The challenge of implementing manager and employee self-service through HRIT systems also sparked vigorous discussion. This strategy can generate real cost savings and true process improvement, but many managers are reluctant to take on what they see as the HR function’s job, and many employees are still not comfortable with or able to access HR systems. Those companies that have been most successful in overcoming these obstacles have taken an OD approach, treating self-service as an organizational change issue that requires preparing managers and transferring ownership to them upfront.
Members at the meeting confirmed that use of outsourcing as a cost-effective alternative is growing in both the HR and IT functions. There have been mixed results, and some companies have decided to take back outsourced applications when costs turned out to be higher than expected, but the net number of companies outsourcing continues to rise.
These and other strategic and operational HRIT issues will be discussed further at upcoming meetings of the two networks.
EH&S Moves from Programmatic to Strategic Approach
Global trends toward corporate accountability will increasingly affect the way companies do business, and nowhere will the impact be greater than in environmental, health and safety (EH&S) management. At a recent meeting, ORC’s EH&S Business Issues Forum discussed the Global Reporting Initiative (GRI), a collaboration of industry, government, and NGO representatives that has established guidelines for corporate reporting on economic, social, and environmental performance. There are still relatively few corporations that have made the commitment to conform to the criteria developed through the GRI or similar initiatives. Those that are undertaking structured transparency initiatives view them as a way of turning the pressure for public disclosure into a competitive advantage because, by reporting the data voluntarily, they can demonstrate their commitment to good corporate citizenship.
Discussions like these are vivid demonstrations of the new, strategic role being played by EH&S leaders in progressive companies. Another area of interest to ORC’s Business Issues Forum members is improving the total health and productivity of employees, including non-occupational as well as occupational injuries and illnesses. Strategies are aimed both at reducing the impact of work on health and managing the effects health can have on work. Human Resources, EH&S, and Medical functions play key roles in development and implementation of total health and productivity strategies.
For more information, please contact Frank White, email@example.com, 202-293-2980.

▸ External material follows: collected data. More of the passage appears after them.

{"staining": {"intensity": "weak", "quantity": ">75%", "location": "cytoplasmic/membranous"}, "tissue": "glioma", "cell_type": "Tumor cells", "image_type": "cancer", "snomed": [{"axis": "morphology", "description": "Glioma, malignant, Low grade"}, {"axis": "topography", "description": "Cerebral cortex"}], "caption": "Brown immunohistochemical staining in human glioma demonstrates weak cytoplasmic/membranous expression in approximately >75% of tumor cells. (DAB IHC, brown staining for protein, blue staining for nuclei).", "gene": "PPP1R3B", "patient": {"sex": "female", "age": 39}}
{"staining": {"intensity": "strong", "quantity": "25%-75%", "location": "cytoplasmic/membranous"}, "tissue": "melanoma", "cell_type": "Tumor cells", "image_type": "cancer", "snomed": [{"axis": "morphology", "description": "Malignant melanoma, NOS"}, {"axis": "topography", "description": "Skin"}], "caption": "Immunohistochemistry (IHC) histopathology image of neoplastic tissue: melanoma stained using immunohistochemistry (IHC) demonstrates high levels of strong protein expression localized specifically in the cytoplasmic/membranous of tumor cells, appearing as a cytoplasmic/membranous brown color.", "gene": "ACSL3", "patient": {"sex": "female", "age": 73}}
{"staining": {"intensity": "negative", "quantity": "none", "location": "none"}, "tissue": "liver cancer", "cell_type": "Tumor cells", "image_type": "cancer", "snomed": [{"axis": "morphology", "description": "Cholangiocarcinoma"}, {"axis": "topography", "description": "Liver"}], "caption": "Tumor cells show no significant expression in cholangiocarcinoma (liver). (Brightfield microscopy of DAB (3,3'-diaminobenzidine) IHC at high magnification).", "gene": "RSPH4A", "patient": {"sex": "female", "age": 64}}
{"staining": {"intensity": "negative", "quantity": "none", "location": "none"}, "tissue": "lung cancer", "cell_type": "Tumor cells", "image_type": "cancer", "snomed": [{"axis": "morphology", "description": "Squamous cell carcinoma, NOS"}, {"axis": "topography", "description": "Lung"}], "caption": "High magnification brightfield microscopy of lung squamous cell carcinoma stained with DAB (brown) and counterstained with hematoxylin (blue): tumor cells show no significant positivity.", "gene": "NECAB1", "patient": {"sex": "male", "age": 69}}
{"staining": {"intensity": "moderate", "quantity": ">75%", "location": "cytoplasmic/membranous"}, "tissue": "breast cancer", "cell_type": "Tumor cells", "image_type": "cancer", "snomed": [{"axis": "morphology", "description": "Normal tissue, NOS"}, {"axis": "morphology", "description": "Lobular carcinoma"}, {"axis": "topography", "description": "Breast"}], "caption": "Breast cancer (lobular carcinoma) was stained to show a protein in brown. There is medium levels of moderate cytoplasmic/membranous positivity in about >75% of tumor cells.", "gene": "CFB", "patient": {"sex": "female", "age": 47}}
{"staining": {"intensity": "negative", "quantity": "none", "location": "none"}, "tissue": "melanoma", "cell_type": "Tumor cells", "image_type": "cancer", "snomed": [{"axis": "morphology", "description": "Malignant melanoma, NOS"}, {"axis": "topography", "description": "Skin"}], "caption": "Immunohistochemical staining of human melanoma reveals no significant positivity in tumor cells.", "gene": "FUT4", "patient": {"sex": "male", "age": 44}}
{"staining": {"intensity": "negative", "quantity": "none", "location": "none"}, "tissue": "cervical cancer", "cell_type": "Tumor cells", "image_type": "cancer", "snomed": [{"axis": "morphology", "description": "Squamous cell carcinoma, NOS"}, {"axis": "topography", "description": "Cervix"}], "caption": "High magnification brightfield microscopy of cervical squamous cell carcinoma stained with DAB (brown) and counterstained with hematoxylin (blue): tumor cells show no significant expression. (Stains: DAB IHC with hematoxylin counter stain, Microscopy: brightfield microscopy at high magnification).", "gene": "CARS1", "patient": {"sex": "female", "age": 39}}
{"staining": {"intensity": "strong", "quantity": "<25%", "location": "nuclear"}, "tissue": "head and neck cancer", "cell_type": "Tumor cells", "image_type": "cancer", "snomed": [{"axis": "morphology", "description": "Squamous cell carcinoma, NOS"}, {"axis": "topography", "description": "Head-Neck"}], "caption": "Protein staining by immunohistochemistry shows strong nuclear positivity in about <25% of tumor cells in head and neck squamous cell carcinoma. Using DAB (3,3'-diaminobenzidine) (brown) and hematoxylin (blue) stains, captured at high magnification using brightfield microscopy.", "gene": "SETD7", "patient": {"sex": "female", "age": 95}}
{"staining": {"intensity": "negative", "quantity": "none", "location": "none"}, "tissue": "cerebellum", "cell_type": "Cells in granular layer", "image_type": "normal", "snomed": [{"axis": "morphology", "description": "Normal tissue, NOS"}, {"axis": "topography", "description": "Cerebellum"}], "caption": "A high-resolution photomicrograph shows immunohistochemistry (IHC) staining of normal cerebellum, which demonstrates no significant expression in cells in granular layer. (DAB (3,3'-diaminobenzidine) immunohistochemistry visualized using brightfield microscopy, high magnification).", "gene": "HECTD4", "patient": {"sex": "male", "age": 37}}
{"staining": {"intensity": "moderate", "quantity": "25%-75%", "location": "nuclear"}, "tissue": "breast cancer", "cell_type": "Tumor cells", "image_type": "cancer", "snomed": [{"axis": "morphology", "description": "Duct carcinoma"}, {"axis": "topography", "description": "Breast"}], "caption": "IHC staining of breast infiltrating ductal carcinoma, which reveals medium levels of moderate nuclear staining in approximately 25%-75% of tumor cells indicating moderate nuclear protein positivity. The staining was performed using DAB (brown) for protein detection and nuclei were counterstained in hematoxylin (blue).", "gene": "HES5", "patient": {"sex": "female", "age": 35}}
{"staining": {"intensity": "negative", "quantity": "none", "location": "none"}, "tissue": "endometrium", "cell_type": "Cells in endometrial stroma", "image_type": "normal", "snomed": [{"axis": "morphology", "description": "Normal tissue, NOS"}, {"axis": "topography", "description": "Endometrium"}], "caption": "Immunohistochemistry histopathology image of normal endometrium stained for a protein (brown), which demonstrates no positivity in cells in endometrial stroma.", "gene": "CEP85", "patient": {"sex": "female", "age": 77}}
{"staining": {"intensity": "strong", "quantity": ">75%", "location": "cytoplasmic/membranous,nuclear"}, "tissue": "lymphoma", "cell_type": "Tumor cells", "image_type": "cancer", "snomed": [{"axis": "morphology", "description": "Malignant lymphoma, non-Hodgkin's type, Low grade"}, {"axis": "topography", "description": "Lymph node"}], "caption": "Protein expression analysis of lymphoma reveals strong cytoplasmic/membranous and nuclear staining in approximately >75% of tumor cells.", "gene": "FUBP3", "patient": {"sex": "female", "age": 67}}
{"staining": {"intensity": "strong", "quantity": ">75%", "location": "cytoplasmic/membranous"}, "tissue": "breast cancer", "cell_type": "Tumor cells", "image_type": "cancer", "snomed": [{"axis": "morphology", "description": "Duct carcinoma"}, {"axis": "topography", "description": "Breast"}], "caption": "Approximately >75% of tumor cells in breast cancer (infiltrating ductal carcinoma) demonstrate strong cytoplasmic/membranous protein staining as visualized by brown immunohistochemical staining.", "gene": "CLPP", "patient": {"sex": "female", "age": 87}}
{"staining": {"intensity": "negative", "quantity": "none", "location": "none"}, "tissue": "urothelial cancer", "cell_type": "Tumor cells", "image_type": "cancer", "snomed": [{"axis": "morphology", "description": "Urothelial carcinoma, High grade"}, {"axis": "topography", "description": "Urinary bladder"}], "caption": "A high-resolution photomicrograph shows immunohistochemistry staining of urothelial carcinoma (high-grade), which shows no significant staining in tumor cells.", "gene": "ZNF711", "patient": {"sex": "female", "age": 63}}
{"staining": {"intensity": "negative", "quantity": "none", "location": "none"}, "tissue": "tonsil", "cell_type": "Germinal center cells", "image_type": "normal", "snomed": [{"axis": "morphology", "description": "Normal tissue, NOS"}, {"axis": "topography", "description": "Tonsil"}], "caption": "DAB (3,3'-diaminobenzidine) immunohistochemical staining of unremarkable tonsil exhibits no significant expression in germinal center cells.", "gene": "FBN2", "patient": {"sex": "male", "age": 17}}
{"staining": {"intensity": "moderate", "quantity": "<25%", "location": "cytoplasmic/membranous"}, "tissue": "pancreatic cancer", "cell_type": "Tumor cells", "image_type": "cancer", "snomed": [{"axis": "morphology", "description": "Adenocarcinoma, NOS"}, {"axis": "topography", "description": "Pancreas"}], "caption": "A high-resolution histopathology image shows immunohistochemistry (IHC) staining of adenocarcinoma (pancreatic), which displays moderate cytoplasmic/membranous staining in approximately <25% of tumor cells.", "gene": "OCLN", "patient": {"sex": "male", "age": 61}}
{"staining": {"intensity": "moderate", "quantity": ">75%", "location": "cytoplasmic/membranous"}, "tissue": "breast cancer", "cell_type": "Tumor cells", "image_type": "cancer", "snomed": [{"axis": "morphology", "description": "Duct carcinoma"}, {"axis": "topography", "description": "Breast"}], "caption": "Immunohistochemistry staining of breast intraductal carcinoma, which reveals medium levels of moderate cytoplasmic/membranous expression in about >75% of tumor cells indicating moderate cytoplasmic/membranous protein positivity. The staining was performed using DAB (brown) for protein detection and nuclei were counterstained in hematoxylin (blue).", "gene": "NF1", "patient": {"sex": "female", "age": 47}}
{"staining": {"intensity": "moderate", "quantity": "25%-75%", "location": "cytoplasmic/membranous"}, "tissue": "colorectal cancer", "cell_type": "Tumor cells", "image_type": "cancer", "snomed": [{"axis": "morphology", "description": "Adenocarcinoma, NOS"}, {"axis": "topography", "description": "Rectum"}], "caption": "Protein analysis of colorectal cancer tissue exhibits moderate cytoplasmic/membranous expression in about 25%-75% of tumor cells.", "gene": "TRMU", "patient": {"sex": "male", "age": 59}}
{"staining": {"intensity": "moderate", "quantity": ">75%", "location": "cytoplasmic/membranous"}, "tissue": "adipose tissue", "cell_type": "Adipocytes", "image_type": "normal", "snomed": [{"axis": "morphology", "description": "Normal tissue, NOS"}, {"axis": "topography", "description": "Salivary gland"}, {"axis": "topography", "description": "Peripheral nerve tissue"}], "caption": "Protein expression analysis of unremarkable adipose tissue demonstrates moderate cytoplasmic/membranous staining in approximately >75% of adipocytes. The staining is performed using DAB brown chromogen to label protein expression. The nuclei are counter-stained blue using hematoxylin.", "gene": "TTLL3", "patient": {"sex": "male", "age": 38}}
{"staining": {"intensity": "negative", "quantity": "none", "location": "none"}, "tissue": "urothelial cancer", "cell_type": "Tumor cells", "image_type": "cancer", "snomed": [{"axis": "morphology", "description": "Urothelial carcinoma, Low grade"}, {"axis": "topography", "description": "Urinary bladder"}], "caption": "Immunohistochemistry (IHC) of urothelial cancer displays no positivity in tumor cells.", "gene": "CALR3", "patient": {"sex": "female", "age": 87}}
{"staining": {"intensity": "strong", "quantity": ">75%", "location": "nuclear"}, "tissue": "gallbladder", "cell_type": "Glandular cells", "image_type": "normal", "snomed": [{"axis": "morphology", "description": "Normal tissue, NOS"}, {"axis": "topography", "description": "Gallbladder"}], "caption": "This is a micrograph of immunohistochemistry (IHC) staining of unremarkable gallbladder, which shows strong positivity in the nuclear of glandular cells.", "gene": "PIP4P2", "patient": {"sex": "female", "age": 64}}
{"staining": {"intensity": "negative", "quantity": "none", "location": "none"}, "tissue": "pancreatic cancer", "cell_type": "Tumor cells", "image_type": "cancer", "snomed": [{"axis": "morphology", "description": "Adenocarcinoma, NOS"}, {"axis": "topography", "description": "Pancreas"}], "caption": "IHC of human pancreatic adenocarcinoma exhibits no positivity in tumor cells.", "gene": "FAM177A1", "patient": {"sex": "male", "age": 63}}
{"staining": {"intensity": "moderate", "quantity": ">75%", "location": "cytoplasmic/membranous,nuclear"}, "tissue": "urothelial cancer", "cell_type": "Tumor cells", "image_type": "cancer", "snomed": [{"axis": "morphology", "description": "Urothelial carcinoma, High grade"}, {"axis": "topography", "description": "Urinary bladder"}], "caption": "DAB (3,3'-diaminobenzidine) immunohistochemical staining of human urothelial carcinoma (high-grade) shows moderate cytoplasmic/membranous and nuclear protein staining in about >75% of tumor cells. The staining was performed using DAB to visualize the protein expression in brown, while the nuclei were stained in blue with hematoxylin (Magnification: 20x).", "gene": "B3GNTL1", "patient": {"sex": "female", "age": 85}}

Overcoming Barriers to Advancement of Women and Minorities
An issue that continues to challenge leading employers is how to fulfill the promise of equal access to senior level jobs for women and minorities. At the 40th anniversary Workforce Opportunity Network meeting held a few weeks ago, two frequently used strategies for achieving this goal—mentoring and work/life programs—came under close examination.
Key factors for successful mentoring programs include
- a meticulous system for matching mentors and protégés
- user-friendly training and tools for both partners in the mentoring pair
- periodic check-ins with mentors and protégés to see how the partnership is working and offer support if necessary
To date, metrics for mentoring programs focus on perceptions of the participants. As the programs mature, some members suggested, it may be useful for companies to track the progress of proteges compared with that of other managers in the organization.
The efficacy of work/life programs as a tool for advancing gender equity in the workplace has been stymied by the perception that these benefits are for women only and the fear that taking advantage of them will derail one’s career. Diversity professionals cite as root causes the societal division of family responsibilities and the male-dominated culture in most corporations. Some have come to believe that real gender equity and work/life balance can come only through legislative and regulatory action. A number of major companies have joined a nonpartisan employer consortium to advocate for such changes in public policy.